WHAT IS NEEDED
Reproduce each of the items below word for word, leaving nothing out and changing nothing.

Items listed in a dataset
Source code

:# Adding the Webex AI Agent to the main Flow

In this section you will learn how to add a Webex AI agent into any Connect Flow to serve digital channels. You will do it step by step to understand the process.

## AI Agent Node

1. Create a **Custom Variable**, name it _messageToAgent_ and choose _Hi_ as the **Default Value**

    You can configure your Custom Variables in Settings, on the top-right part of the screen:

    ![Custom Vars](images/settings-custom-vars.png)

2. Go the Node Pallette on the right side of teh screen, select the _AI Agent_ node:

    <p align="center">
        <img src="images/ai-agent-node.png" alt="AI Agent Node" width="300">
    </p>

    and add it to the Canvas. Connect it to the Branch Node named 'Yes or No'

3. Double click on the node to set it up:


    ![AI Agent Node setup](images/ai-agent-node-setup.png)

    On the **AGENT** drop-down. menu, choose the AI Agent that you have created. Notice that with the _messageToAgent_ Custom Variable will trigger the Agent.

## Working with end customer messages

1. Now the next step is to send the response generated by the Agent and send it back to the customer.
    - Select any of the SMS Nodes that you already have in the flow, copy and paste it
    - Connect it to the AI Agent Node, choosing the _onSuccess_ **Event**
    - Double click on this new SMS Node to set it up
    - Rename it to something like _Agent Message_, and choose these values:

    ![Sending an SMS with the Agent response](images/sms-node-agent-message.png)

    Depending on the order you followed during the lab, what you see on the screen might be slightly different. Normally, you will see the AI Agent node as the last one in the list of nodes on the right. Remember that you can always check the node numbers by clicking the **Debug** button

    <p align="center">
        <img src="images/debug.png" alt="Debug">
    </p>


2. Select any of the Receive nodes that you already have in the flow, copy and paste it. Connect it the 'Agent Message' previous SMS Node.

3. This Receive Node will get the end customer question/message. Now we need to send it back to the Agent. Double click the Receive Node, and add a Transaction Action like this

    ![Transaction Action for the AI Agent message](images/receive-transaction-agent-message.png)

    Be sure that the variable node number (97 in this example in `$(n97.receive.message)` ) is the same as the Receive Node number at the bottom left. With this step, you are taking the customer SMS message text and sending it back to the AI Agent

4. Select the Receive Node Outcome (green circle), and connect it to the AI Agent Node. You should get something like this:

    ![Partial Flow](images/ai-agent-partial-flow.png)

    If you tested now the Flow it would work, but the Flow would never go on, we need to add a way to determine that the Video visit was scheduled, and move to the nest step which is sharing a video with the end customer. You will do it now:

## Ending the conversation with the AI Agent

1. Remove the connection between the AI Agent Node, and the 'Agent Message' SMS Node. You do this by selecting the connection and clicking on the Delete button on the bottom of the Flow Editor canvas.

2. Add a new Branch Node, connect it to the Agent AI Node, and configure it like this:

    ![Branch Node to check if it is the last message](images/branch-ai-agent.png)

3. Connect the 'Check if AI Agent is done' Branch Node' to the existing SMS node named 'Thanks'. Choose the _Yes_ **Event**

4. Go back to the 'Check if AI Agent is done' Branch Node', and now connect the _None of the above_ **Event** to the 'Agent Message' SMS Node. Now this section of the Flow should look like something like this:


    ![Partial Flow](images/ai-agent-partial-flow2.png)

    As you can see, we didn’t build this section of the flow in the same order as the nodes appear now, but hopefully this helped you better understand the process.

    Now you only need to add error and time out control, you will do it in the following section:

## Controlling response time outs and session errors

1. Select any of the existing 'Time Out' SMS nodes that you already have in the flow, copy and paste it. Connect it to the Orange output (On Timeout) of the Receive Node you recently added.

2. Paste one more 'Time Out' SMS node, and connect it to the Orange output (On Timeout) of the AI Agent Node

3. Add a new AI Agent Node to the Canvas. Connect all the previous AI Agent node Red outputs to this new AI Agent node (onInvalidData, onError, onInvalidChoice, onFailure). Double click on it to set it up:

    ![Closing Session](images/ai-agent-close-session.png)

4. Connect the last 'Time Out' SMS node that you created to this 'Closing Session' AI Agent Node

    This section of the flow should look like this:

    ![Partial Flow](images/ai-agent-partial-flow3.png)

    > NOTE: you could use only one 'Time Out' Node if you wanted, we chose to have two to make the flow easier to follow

OUTPUT OF THE TASK
Source code

:# Adding the Webex AI Agent to the main Flow

In this section you will learn how to add a Webex AI agent into any Connect Flow to serve digital channels. You will do it step by step to understand the process.

## AI Agent Node

1. Create a **Custom Variable**, name it _messageToAgent_ and choose _Hi_ as the **Default Value**

    You can configure your Custom Variables in Settings, on the top-right part of the screen:

    ![Custom Vars](images/settings-custom-vars.png)

2. Go the Node Pallette on the right side of teh screen, select the _AI Agent_ node:

    <p align="center">
        <img src="images/ai-agent-node.png" alt="AI Agent Node" width="300">
    </p>

    and add it to the Canvas. Connect it to the Branch Node named 'Yes or No'

3. Double click on the node to set it up:


    ![AI Agent Node setup](images/ai-agent-node-setup.png)

    On the **AGENT** drop-down. menu, choose the AI Agent that you have created. Notice that with the _messageToAgent_ Custom Variable will trigger the Agent.

## Working with end customer messages

1. Now the next step is to send the response generated by the Agent and send it back to the customer.
    - Select any of the SMS Nodes that you already have in the flow, copy and paste it
    - Connect it to the AI Agent Node, choosing the _onSuccess_ **Event**
    - Double click on this new SMS Node to set it up
    - Rename it to something like _Agent Message_, and choose these values:

    ![Sending an SMS with the Agent response](images/sms-node-agent-message.png)

    Depending on the order you followed during the lab, what you see on the screen might be slightly different. Normally, you will see the AI Agent node as the last one in the list of nodes on the right. Remember that you can always check the node numbers by clicking the **Debug** button

    <p align="center">
        <img src="images/debug.png" alt="Debug">
    </p>


2. Select any of the Receive nodes that you already have in the flow, copy and paste it. Connect it the 'Agent Message' previous SMS Node.

3. This Receive Node will get the end customer question/message. Now we need to send it back to the Agent. Double click the Receive Node, and add a Transaction Action like this

    ![Transaction Action for the AI Agent message](images/receive-transaction-agent-message.png)

    Be sure that the variable node number (97 in this example in `$(n97.receive.message)` ) is the same as the Receive Node number at the bottom left. With this step, you are taking the customer SMS message text and sending it back to the AI Agent

4. Select the Receive Node Outcome (green circle), and connect it to the AI Agent Node. You should get something like this:

    ![Partial Flow](images/ai-agent-partial-flow.png)

    If you tested now the Flow it would work, but the Flow would never go on, we need to add a way to determine that the Video visit was scheduled, and move to the nest step which is sharing a video with the end customer. You will do it now:

## Ending the conversation with the AI Agent

1. Remove the connection between the AI Agent Node, and the 'Agent Message' SMS Node. You do this by selecting the connection and clicking on the Delete button on the bottom of the Flow Editor canvas.

2. Add a new Branch Node, connect it to the Agent AI Node, and configure it like this:

    ![Branch Node to check if it is the last message](images/branch-ai-agent.png)

3. Connect the 'Check if AI Agent is done' Branch Node' to the existing SMS node named 'Thanks'. Choose the _Yes_ **Event**

4. Go back to the 'Check if AI Agent is done' Branch Node', and now connect the _None of the above_ **Event** to the 'Agent Message' SMS Node. Now this section of the Flow should look like something like this:


    ![Partial Flow](images/ai-agent-partial-flow2.png)

    As you can see, we didn’t build this section of the flow in the same order as the nodes appear now, but hopefully this helped you better understand the process.

    Now you only need to add error and time out control, you will do it in the following section:

## Controlling response time outs and session errors

1. Select any of the existing 'Time Out' SMS nodes that you already have in the flow, copy and paste it. Connect it to the Orange output (On Timeout) of the Receive Node you recently added.

2. Paste one more 'Time Out' SMS node, and connect it to the Orange output (On Timeout) of the AI Agent Node

3. Add a new AI Agent Node to the Canvas. Connect all the previous AI Agent node Red outputs to this new AI Agent node (onInvalidData, onError, onInvalidChoice, onFailure). Double click on it to set it up:

    ![Closing Session](images/ai-agent-close-session.png)

4. Connect the last 'Time Out' SMS node that you created to this 'Closing Session' AI Agent Node

    This section of the flow should look like this:

    ![Partial Flow](images/ai-agent-partial-flow3.png)

    > NOTE: you could use only one 'Time Out' Node if you wanted, we chose to have two to make the flow easier to follow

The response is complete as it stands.